We recently posted a blog on Sarbanes Oxley Act (“SOX”) whistleblower protection that explained what kinds of employers are covered and what kinds of employees are protected. The blog also explained the procedure for filing a SOX complaint. Only days later, the U.S. Supreme Court handed down a rare unanimous decision in Murray v. UBS Securities, LLC that will make it easier for whistleblowers to assert SOX claims for retaliation.
What the Case Was About
Trevor Murray, the plaintiff in the case, worked as a research strategist who focused on commercial mortgage-backed securities (“CMBS”) for the UBS firm. Securities and Exchange Commission (“SEC”) regulations required him to certify that his reports were produced independently, and that they accurately reflected his own views. He claimed two leaders of the UBS CMBS trading desk improperly pressured him to skew his reports to be more supportive of their business strategies. He reported this conduct to his direct supervisor in December 2011 and January 2012, but the supervisor pretty much told him not to rock the boat. Ultimately, he told Murray to just “write what the business line wanted.”

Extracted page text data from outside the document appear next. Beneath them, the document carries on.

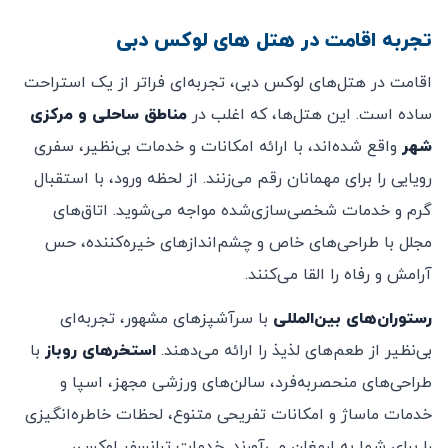
تجربه اقامت در هتل های لوکس دبی
اقامت در هتل‌های لوکس دبی، تجربه‌ای فراتر از یک استراحت
ساده است. این هتل‌ها، که اغلب در
مناطق ساحلی و مرکزی
شهر
واقع شده‌اند، با ارائه امکانات و خدمات بی‌نظیر، سفری
رویایی را برای مهمانان رقم می‌زنند. از لحظه ورود، با استقبال
گرم و خدمات شخصی‌سازی‌شده مواجه می‌شوید. اتاق‌های
مجلل با طراحی‌های خاص و چشم‌اندازهای خیره‌کننده، حس
آرامش و رفاه را القا می‌کنند.
رستوران‌های بین‌المللی
با سرآشپزهای مشهور، تجربه‌ای
بی‌نظیر از طعم‌های لذیذ را ارائه می‌دهند.
استخرهای روباز
با
طراحی‌های منحصربه‌فرد، سالن‌های ورزشی مجهز، اسپا و
خدمات ماساژ و امکانات تفریحی متنوع، لحظات خاطره‌انگیزی
را برای شما به ارمغان می‌آورند. خدمات ترانسفر لوکس،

Shortly after this admonition to violate the rules, UBS terminated Murray, even though his most recent performance report had been very positive. Per the procedure described in our earlier blog, he filed a SOX complaint with the Department of Labor, and when the agency did not issue a final decision within 180 days, he filed an action in federal court. A jury found in his favor after the judge instructed that to win he had to prove (1) that he engaged in whistleblowing activity that protected SOX, (2) that UBS knew that he engaged in the protected activity, (3) that he suffered an adverse employment action (i.e., was fired), and (4) that his “protected activity was a contributing factor in the termination of his employment.” When the jury asked for clarification about what “contributing factor” meant, the judge instructed that it should consider whether knowledge of Murray’s protected activity “affect[ed] in any way the decision to terminate [him].”
UBS appealed to the Second Circuit Court of Appeals, arguing that Murray had to prove UBS possessed “retaliatory intent,” a much steeper burden for a plaintiff to bear. Contrary to holdings from other Circuits, the Appellate Court agreed, and ordered the case re-tried with different jury instructions. Murray appealed to the Supreme Court, which reinstated his trial court verdict.
What the Supreme Court Held and What it Means
The Supreme Court held that nothing in the SOX statutory language created a “retaliatory intent” requirement. All that’s necessary is a showing that the whistleblowing activity was a contributing factor to the decision to take adverse action (here termination) against a whistleblower. Discrimination – treating someone differently – can occur without animus or intent. The Court rejected the argument that without a retaliatory intent requirement, innocent employers could face liability for legitimate, non-retaliatory personnel decisions. The proper question, the Court said, is whether an employer would have retained an otherwise identical employee who had not engaged in the protected activity.
For whistleblowers asserting SOX claims, the Murray decision is good news. It removes uncertainty about what they must prove to prevail at trial and strengthens the protections provided by the statute. If you think you’ve been retaliated against for whistleblowing activity covered by SOX, you should promptly contact counsel, as a plaintiff has only 180 days to file a SOX complaint.